O pai ficou constrangido: "Vamos comer, a comida está fria."

Ela esperava que não houvesse mal-entendidos: "Não é culpa sua. Sogros são pais, são próximos, é normal ouvir sobre eles."

O pai respondeu: "Não é questão de ouvir, sempre achei que família traz felicidade. Não pensei que, ao não discutir, eles ficariam mais gananciosos."

Ela também não se preocupava mais: "Agora entendi, mas é tarde."

O pai disse: "Este ano não tive contato, talvez escreva uma carta."

Ela respondeu: "Vou escrever para minha tia e perguntar se meu pai procurou por ela. Já faz tempo, meu pai deve saber que minha tia tem a chave da nossa casa."

Ao pensar em Liu Dajun, o pai temia que ele arrumasse confusão na casa da tia. Depois do almoço, pediu à mãe para lavar a louça, ele foi escrever cartas no andar de cima.

Depois de escrever, chamou o filho para voltar.

Com a chegada do outono, comiam caranguejos, o filho ficava animado, apontava para o caranguejo e dizia: "Como come tudo isso? Eu não quero comer. Pai, caranguejo é feio, se comer muitos vou ficar feio. Pai, o filho disse que vai virar um monstro feio, pai, vamos dar para o irmão Zhong."

O filho levou um tapa na cabeça.

Pensou que era o pai, virou-se e viu Zhong, tapou a boca: "Irmão Zhong, não falei nada."

Zhong também segurava caranguejos: "Eu ouvi, espero que vire um monstro feio!"

"Não, não! Só estava brincando." O filho largou a mão e abraçou Zhong, "Irmão Zhong, é verdade."

"Larga!"

"Não largo!"

O pai ficou com uma linha preta na testa: "Se não largar, como o irmão Zhong vai para casa? Quer ir com ele?"

O filho esqueceu, soltou a mão e disse aliviado: "Irmão Zhong, depois do jantar vou te procurar para brincar."

Zhong acenou.

O filho achou que ele concordava, virou-se para o pai: "Por que não avisou que o irmão Zhong estava atrás de nós?"

O pai pensou: "Filho, você cresceu, até a frase tem pausa, como um soluço."

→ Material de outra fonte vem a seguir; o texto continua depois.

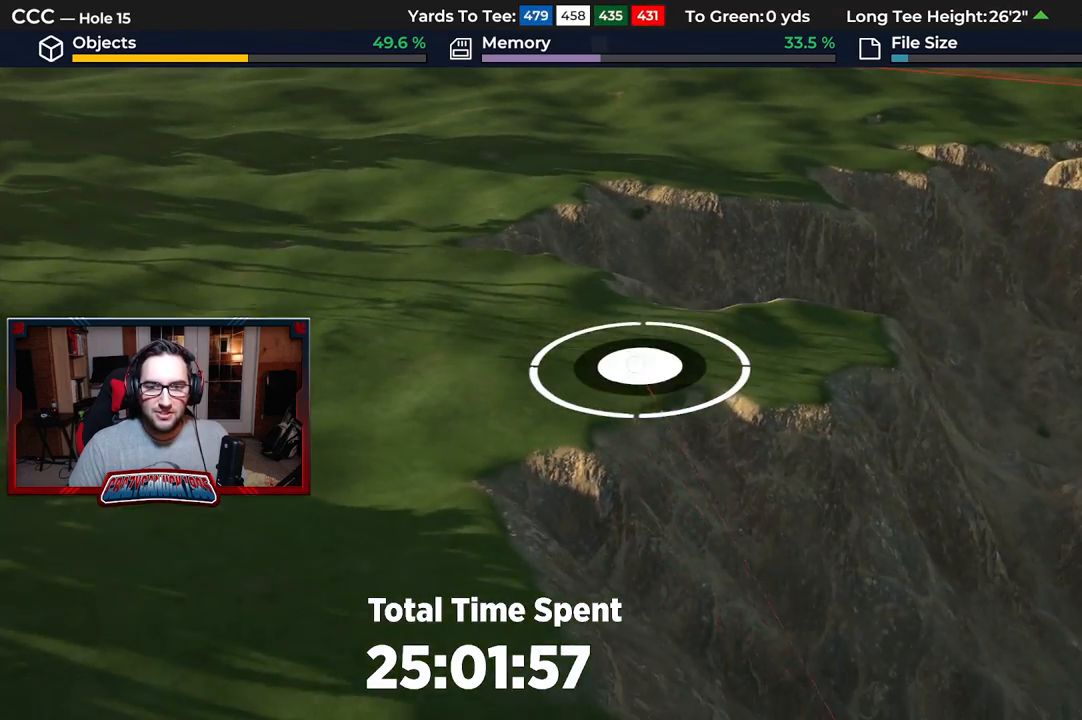
{"buttons": [], "left_stick": "center", "right_stick": "center", "events": [[267, "left_stick", "up-right"], [483, "left_stick", "center"]]}
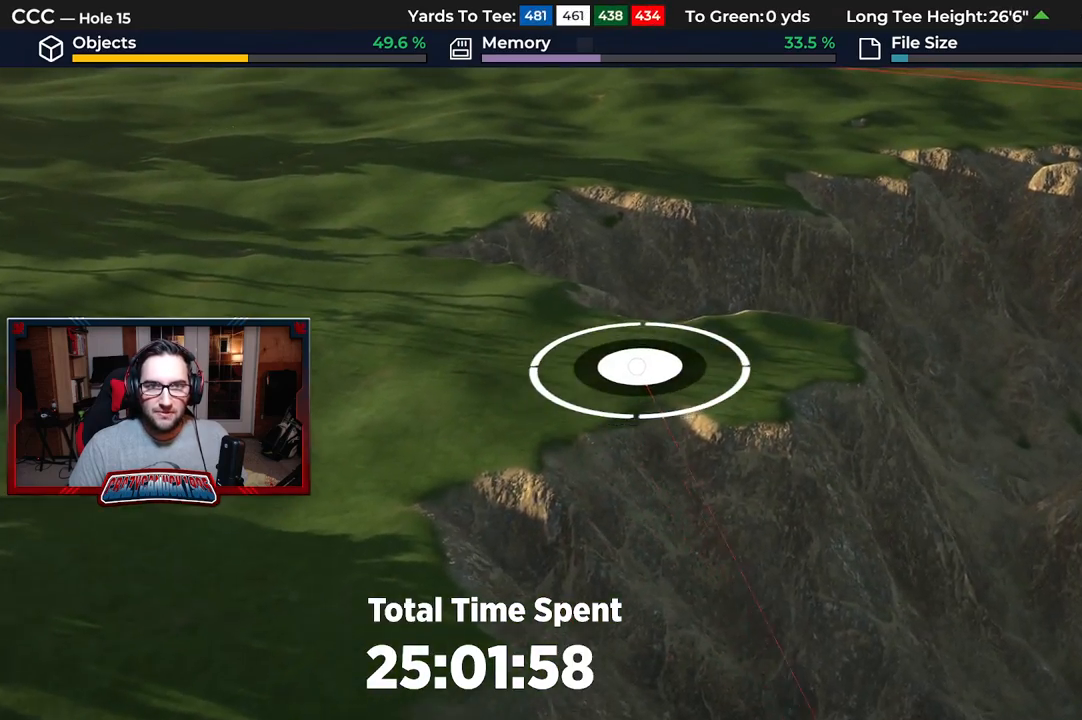
{"buttons": [], "left_stick": "center", "right_stick": "center", "events": [[217, "left_stick", "up"], [350, "left_stick", "center"]]}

"Eu sabia, queria que ele ouvisse."

"Eu não sabia!" O filho correu para casa, gritando: "Pai, o papai comprou muitos monstros feios!"

A mãe saiu: "Que monstros feios?"

O pai entrou com os caranguejos.

A mãe deu um tapa na cabeça do filho: "Bobagem." Pegou os caranguejos, entregou ao pai uma carta: "Tia respondeu. Parece que foi a prima quem escreveu."

O pai abriu a carta e comentou: "Demorou. Foi quase um mês para ir e voltar."